Zara Stender, chair holder with the Color Marketing Group (CMG) professes the power in color to influence moods, emotions, hunger, aggression—and buying decisions. “Color increases brand recognition by up to 80 percent, and it can be up to 85 percent of the reason people decide to buy,” as Stender mentioned in the Global Shop Conference 2012.
Trade show exhibitors and designers use color to create a visually pleasing environment in their trade show displays, and color used purposefully communicates with customers and prospects. To build a welcoming trade show exhibit, Stender recommended avoiding high-contrast colors—such as yellow and black, which she calls “danger colors.” Complementary colors, help to balance the eye. However if you want to convey a message of subliminal concentrated focus use high contrast colors. Also important is to anchor the space in true neutral; which can be created by mixing the designs’ entire palette and adding white. “Color is not only useful in designing a space, but also in knowing your customer,” Stender said.
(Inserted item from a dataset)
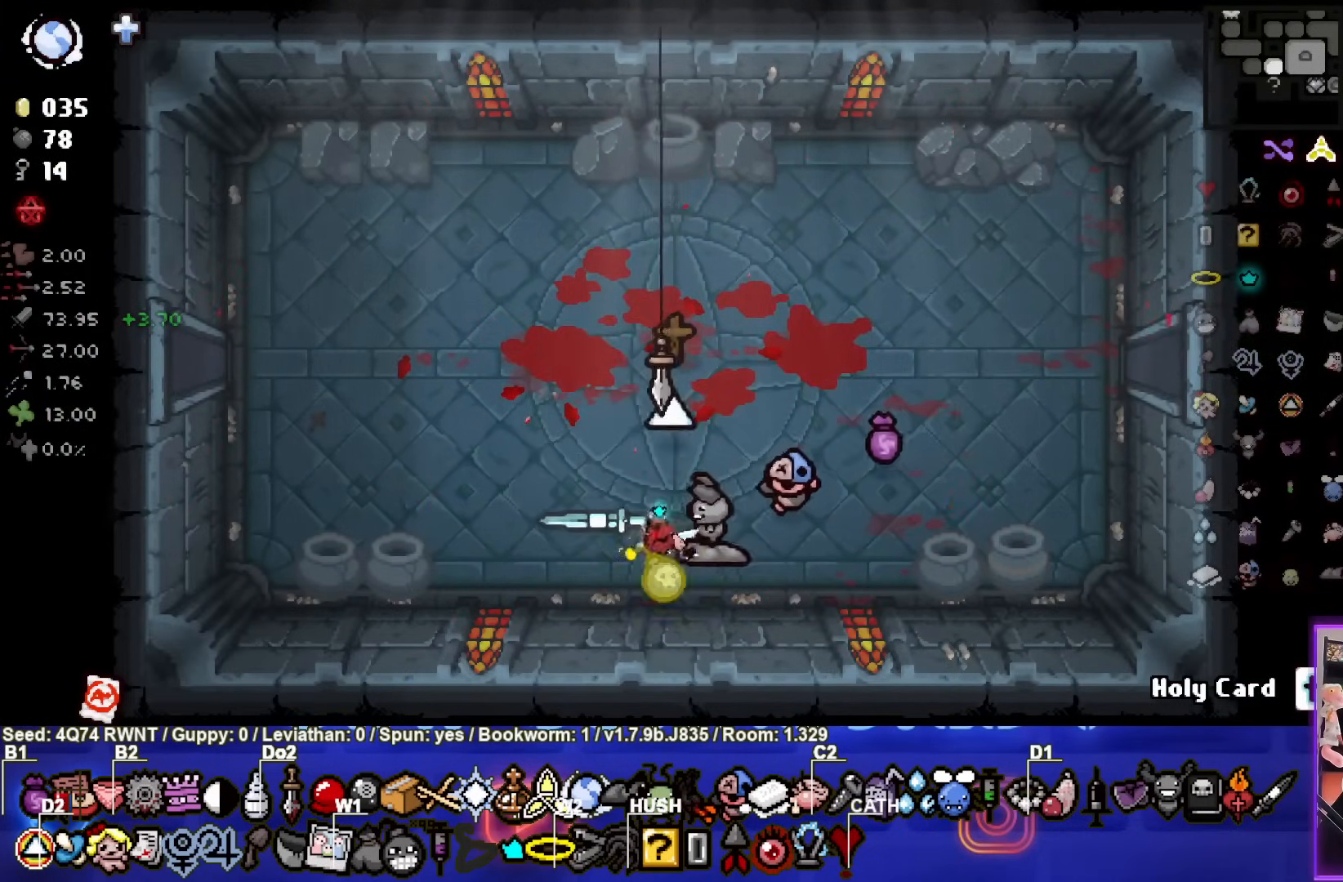
{"buttons": [], "left_stick": "center", "events": [[350, "left_stick", "center"]]}
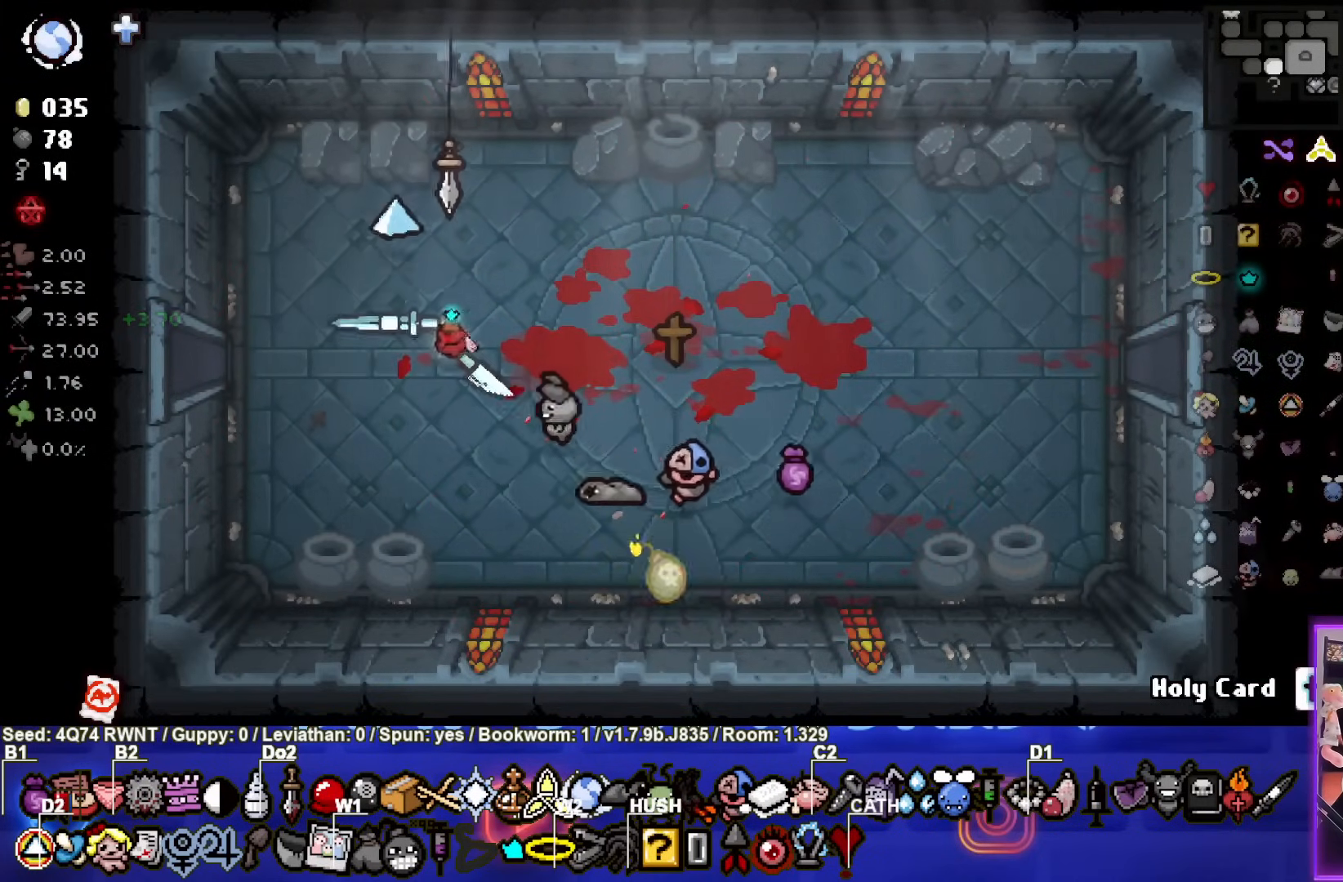
{"buttons": [], "left_stick": "center", "events": []}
Interestingly, as Stender explains, color is correlated with socio-economic status, with more complex colors associated with higher economic status. For example, an orange sports car will be referred as “bronze” or “copper.” Alternatively, primary colors are often associated with affordability. (Think the subliminal message that IKEA portrays)
Of course, colors across cultures carry different meaning. For example the color purple signifies royalty and spirituality in the Greco-Roman culture of the West. However, purple is the color of mourning for widows in Thailand and in some parts of India.
On an individual level, Stender explained that introverts tend to gravitate toward soft, muted palettes, while extroverts are happier in vibrant environments. Using color strategically, designers can create a balance that plays into both of these personalities in any environment. “The earmark of an extrovert is that they can’t focus,” Stender said. “When dealing with them on a sales floor, blues can help them to focus.” An introvert, on the other hand, might be inspired by just the right proportion of color richness.
Some color associations, according to Stender:
Red: Lust (has the power to alter time)
Purple: Spirituality (inspires loss of impulse control)
Brown: Dependability (especially in business)
Blue and green: Focus and concentration
Burgundy and dark green: Tradition and authority
Red and purple: The “I’ll buy anything” color combination, according to Stender. “Red being lust—‘I wanna spend’—and purple being associated with loss of control.”
Ultimately, a buyer can be influenced by a number of things on the trade show floor. Put more control of how you are perceived in your own hands. When planning the design of your next trade show display, remember the powerful affect color can have on the mind of a buyer.